▶ WORK REQUIRED:
Locate every line in the records below that contains the string "palette", and copy each of those lines.

— Start of EXERCISE INPUT —

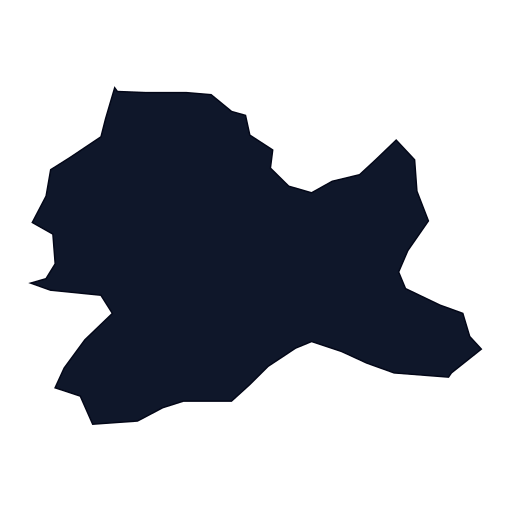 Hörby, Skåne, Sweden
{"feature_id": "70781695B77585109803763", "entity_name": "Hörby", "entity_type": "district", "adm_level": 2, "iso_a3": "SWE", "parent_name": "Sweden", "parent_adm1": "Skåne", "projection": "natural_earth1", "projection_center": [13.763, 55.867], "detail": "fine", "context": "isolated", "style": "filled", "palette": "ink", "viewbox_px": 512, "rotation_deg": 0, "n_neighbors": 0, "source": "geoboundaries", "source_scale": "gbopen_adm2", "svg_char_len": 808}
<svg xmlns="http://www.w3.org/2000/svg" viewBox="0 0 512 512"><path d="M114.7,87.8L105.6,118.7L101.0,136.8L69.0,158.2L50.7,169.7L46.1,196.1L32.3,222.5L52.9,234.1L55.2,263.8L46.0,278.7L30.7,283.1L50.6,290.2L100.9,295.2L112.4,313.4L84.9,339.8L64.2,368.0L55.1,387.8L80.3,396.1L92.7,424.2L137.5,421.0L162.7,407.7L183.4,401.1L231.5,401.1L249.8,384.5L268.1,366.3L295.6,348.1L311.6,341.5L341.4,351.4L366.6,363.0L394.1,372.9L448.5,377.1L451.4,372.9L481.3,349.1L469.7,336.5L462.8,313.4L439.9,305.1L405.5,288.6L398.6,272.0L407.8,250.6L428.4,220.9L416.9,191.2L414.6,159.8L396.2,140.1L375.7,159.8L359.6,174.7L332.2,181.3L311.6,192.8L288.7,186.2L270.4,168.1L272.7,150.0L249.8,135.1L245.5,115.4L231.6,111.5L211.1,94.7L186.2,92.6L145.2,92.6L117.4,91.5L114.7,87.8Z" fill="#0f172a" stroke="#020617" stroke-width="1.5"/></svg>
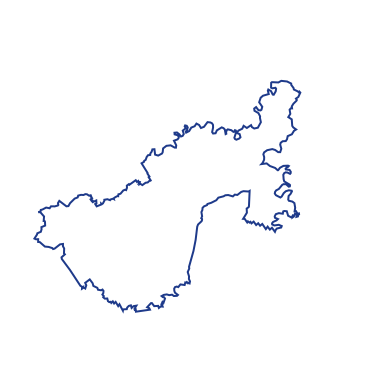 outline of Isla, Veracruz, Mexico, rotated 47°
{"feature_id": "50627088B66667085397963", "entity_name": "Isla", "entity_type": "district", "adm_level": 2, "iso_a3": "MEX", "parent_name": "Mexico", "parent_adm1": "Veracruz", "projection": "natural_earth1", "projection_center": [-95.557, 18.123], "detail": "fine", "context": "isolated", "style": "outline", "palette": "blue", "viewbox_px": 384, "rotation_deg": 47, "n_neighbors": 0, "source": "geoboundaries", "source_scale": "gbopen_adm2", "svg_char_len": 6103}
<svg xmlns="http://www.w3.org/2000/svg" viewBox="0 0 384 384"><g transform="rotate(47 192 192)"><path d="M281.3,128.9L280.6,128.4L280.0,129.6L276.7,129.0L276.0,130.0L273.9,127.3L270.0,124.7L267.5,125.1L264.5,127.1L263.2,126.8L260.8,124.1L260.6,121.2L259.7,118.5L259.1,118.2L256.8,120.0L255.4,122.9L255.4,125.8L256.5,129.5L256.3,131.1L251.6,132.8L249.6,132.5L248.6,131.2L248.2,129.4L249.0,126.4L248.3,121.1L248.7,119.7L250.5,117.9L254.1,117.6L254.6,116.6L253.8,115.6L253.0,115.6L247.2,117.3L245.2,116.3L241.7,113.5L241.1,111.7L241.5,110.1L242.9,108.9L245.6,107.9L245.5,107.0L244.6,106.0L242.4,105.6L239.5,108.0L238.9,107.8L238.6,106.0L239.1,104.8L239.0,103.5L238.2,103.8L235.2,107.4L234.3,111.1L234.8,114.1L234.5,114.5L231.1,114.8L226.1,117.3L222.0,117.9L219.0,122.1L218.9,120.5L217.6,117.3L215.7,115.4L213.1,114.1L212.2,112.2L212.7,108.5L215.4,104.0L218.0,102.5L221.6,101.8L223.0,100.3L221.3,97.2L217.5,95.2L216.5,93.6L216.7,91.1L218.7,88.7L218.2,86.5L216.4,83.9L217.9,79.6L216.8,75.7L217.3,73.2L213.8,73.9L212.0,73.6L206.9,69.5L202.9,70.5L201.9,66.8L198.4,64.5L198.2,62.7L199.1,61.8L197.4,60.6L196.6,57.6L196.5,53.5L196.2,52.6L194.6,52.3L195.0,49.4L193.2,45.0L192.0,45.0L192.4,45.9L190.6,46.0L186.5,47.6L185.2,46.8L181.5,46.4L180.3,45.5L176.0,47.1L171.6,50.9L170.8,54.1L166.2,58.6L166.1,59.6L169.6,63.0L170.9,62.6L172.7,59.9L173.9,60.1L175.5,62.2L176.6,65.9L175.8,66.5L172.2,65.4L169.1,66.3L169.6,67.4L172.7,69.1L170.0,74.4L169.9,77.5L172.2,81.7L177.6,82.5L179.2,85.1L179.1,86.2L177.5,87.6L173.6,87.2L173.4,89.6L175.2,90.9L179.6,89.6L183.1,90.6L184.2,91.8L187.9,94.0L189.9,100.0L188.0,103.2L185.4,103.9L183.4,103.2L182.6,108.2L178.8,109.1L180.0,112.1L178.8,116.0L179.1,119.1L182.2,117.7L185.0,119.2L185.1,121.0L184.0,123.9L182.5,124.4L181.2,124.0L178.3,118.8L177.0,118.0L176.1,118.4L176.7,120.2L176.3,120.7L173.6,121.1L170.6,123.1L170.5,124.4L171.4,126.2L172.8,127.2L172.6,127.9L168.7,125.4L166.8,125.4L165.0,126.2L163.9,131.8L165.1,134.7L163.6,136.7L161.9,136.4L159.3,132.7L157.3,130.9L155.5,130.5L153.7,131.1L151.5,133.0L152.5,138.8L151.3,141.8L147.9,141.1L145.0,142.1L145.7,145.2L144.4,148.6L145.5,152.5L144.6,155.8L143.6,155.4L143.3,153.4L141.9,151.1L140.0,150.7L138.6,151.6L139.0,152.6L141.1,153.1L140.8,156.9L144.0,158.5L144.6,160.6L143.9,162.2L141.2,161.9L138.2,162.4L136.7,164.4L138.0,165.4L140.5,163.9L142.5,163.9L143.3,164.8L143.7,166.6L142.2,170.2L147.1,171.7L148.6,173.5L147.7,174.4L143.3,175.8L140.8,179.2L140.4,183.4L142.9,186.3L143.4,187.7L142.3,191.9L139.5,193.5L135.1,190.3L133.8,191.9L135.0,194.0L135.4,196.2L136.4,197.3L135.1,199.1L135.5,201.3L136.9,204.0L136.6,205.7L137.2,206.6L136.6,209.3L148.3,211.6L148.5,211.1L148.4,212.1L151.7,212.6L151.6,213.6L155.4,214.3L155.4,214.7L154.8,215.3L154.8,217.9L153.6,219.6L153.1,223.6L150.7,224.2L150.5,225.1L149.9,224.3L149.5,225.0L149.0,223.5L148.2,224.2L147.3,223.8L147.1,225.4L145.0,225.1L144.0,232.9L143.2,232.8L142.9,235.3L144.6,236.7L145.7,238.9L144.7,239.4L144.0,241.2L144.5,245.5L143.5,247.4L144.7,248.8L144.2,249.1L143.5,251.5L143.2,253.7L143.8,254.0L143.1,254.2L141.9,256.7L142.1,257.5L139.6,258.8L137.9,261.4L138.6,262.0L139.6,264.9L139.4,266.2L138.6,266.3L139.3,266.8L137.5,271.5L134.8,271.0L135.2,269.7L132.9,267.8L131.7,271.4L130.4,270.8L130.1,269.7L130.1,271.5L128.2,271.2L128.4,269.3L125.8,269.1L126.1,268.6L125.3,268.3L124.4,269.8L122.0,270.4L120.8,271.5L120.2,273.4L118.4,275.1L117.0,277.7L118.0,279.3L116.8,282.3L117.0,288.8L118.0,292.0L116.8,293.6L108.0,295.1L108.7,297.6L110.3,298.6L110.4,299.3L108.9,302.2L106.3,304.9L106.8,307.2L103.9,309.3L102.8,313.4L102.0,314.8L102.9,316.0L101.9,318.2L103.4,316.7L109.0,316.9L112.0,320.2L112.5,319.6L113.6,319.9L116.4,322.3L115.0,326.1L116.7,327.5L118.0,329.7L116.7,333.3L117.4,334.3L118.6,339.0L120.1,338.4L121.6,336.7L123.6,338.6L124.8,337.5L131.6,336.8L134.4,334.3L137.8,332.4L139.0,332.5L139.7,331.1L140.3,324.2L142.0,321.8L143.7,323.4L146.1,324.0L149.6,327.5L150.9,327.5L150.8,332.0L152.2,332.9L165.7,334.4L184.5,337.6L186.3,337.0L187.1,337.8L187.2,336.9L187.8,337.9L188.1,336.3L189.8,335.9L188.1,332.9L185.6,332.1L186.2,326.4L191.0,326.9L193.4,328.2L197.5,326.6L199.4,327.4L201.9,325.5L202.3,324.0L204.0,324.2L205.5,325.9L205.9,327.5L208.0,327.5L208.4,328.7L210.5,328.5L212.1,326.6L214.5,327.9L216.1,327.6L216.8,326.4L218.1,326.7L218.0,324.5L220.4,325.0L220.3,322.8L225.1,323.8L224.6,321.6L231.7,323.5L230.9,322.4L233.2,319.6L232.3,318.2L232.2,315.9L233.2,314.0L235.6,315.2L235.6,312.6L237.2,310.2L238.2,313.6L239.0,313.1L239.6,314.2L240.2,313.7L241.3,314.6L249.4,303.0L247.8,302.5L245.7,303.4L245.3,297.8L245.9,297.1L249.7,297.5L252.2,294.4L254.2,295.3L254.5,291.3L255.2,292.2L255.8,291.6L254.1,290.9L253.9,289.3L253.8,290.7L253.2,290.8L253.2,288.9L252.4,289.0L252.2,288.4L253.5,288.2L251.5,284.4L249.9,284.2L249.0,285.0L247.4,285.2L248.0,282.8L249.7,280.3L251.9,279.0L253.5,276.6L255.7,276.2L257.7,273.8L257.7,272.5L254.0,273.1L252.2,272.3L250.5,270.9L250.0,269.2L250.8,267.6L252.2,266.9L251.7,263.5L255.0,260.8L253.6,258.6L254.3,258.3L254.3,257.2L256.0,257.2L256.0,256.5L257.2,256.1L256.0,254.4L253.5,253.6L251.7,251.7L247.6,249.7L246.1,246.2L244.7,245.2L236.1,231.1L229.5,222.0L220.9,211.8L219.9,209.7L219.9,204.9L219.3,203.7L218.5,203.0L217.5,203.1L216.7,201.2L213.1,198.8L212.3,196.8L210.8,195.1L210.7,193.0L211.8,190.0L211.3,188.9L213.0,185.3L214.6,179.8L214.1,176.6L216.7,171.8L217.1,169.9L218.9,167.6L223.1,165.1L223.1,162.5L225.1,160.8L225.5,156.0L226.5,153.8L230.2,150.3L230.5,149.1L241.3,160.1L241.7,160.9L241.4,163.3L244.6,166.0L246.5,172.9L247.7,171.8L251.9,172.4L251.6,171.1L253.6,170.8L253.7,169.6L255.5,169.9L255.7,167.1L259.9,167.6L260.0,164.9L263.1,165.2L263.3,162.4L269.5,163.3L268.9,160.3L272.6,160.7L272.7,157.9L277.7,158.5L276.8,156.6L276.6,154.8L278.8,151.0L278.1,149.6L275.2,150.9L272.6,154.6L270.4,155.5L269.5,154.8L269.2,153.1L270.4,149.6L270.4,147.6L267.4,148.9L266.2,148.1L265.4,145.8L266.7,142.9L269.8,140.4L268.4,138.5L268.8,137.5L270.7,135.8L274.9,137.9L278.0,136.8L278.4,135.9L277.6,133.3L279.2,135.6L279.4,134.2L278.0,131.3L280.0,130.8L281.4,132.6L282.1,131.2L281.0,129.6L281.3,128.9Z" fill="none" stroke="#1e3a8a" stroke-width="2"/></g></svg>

— End of EXERCISE INPUT —

▶ FULL SOLUTION:
{"feature_id": "70781695B77585109803763", "entity_name": "Hörby", "entity_type": "district", "adm_level": 2, "iso_a3": "SWE", "parent_name": "Sweden", "parent_adm1": "Skåne", "projection": "natural_earth1", "projection_center": [13.763, 55.867], "detail": "fine", "context": "isolated", "style": "filled", "palette": "ink", "viewbox_px": 512, "rotation_deg": 0, "n_neighbors": 0, "source": "geoboundaries", "source_scale": "gbopen_adm2", "svg_char_len": 808}
{"feature_id": "50627088B66667085397963", "entity_name": "Isla", "entity_type": "district", "adm_level": 2, "iso_a3": "MEX", "parent_name": "Mexico", "parent_adm1": "Veracruz", "projection": "natural_earth1", "projection_center": [-95.557, 18.123], "detail": "fine", "context": "isolated", "style": "outline", "palette": "blue", "viewbox_px": 384, "rotation_deg": 47, "n_neighbors": 0, "source": "geoboundaries", "source_scale": "gbopen_adm2", "svg_char_len": 6103}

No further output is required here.